When I adopted Helena, we didn't know she was pregnant. I acclimated her to her cagemate Hope and they got along great after about a week of having their cages side by side, switching them, neutral territory, etc. However when Helena unexpectedly gave birth, I put Hope in a separate cage, as that's what I was advised to do. My question is, when can they both be back in the same cage ? I don't want anything to go wrong. The babies are over a week old now. And Hope is getting lonely without her buddy. The babies won't be adopted out until they are 5-6 weeks of age, and I will be keeping 2 girls. I feel guilty having Hope living alone for that long.

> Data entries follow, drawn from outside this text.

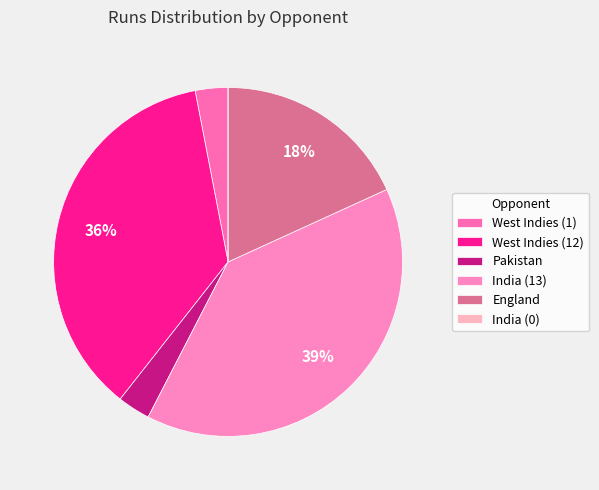

Does India (13) represent more than half of the total?

No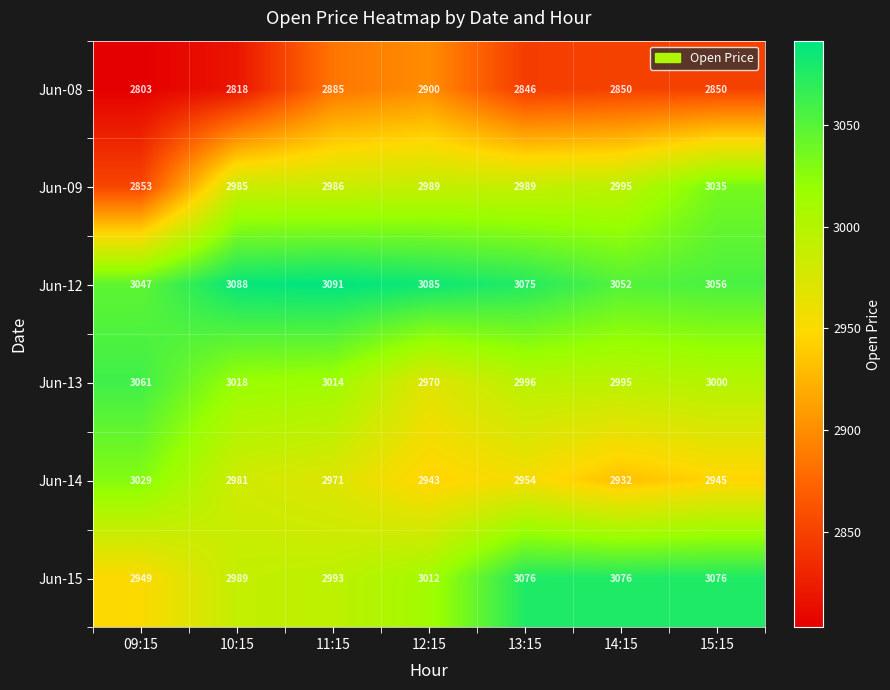

Which series has the widest spread of values?

Jun-09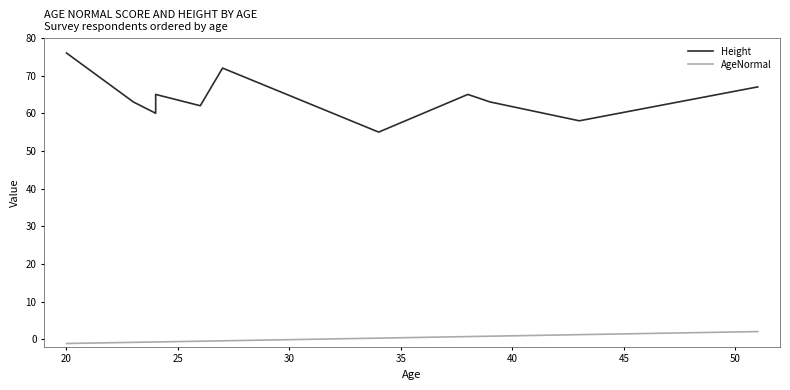

Which series changed the most between 20 and 30?

Height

Sorry for the novel, any advice/input ?


----------



## HelloClarice (Feb 1, 2012)

I think its adviced to let Helena out for a little while [half hour?] to have some relax time w/out the bubs maybe you can let her and Hope play for a little when she is out and see how it goes =]


----------



## ilymorgannn (May 7, 2012)

HelloClarice, when I clean Helena's cage I do take her out and put her in with Hope. However she's so upset about being removed from her babies that she tries everything in her power to get back into the cage with her babies !


----------



## RattyShay (Jun 11, 2012)

What a good mom! I hope mine is this devoted. =^.^=


----------



## Maiden (Mar 9, 2012)

Just to clarify, I have never had to deal with a litter, but I do have an idea so here it is.

It sounds to be like Helena still likes Hope, but she is a very devoted mom. This could cause a problem if she becomes so devoted that she will attack Hope to keep her from the babies. It sounds to me like, if you want to introduce them back together, you might have to see how Hope likes the babies. Hope could do of three things: She could fall for the babies and help Helena care for them, she could care less about the babies, or she could try and hurt them. Try doing a side by side with the babies on the side closest to Hope's cage. Watch to see if Helena moves the babies away from that side of the cage. If she moves them away it is a pretty clear indicator she will not want Hope near her babies.

Also, being side by side she gets to see her friend more, and it could help get Hope used to the smell of the babies. 

See how that goes, I'll be watching the thread for updates ^-^ (and baby pictures are loved)


----------